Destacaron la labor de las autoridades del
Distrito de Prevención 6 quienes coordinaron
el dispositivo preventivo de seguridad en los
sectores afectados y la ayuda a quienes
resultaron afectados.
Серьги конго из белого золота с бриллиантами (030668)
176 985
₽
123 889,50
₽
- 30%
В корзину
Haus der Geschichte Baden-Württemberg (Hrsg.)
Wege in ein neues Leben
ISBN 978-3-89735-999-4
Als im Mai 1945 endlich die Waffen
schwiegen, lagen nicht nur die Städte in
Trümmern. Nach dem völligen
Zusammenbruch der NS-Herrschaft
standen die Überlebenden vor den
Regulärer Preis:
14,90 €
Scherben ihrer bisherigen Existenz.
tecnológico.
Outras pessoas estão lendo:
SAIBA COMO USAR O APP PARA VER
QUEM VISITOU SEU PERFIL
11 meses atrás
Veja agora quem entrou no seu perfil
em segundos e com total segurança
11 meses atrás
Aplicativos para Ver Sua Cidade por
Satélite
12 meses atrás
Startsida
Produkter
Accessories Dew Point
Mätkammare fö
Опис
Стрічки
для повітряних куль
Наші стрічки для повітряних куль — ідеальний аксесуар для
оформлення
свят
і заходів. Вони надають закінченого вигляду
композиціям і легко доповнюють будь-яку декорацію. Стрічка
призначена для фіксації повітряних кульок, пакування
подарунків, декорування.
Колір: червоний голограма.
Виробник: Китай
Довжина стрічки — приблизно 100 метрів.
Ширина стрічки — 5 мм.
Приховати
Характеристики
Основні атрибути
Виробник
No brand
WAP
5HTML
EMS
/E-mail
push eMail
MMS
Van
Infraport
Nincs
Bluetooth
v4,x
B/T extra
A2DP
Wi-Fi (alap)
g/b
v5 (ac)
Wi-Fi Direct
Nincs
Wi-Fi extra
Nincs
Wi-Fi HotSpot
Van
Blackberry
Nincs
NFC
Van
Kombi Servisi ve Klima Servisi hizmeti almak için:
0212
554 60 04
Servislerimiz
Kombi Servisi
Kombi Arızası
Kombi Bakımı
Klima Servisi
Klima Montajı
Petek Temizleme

※ ※ ※

▶ [WORK ITEM] Reproduce every line of the material above verbatim, keeping the original line order.

▶ [RESPONSE TO THE TASK]
Destacaron la labor de las autoridades del
Distrito de Prevención 6 quienes coordinaron
el dispositivo preventivo de seguridad en los
sectores afectados y la ayuda a quienes
resultaron afectados.
Серьги конго из белого золота с бриллиантами (030668)
176 985
₽
123 889,50
₽
- 30%
В корзину
Haus der Geschichte Baden-Württemberg (Hrsg.)
Wege in ein neues Leben
ISBN 978-3-89735-999-4
Als im Mai 1945 endlich die Waffen
schwiegen, lagen nicht nur die Städte in
Trümmern. Nach dem völligen
Zusammenbruch der NS-Herrschaft
standen die Überlebenden vor den
Regulärer Preis:
14,90 €
Scherben ihrer bisherigen Existenz.
tecnológico.
Outras pessoas estão lendo:
SAIBA COMO USAR O APP PARA VER
QUEM VISITOU SEU PERFIL
11 meses atrás
Veja agora quem entrou no seu perfil
em segundos e com total segurança
11 meses atrás
Aplicativos para Ver Sua Cidade por
Satélite
12 meses atrás
Startsida
Produkter
Accessories Dew Point
Mätkammare fö
Опис
Стрічки
для повітряних куль
Наші стрічки для повітряних куль — ідеальний аксесуар для
оформлення
свят
і заходів. Вони надають закінченого вигляду
композиціям і легко доповнюють будь-яку декорацію. Стрічка
призначена для фіксації повітряних кульок, пакування
подарунків, декорування.
Колір: червоний голограма.
Виробник: Китай
Довжина стрічки — приблизно 100 метрів.
Ширина стрічки — 5 мм.
Приховати
Характеристики
Основні атрибути
Виробник
No brand
WAP
5HTML
EMS
/E-mail
push eMail
MMS
Van
Infraport
Nincs
Bluetooth
v4,x
B/T extra
A2DP
Wi-Fi (alap)
g/b
v5 (ac)
Wi-Fi Direct
Nincs
Wi-Fi extra
Nincs
Wi-Fi HotSpot
Van
Blackberry
Nincs
NFC
Van
Kombi Servisi ve Klima Servisi hizmeti almak için:
0212
554 60 04
Servislerimiz
Kombi Servisi
Kombi Arızası
Kombi Bakımı
Klima Servisi
Klima Montajı
Petek Temizleme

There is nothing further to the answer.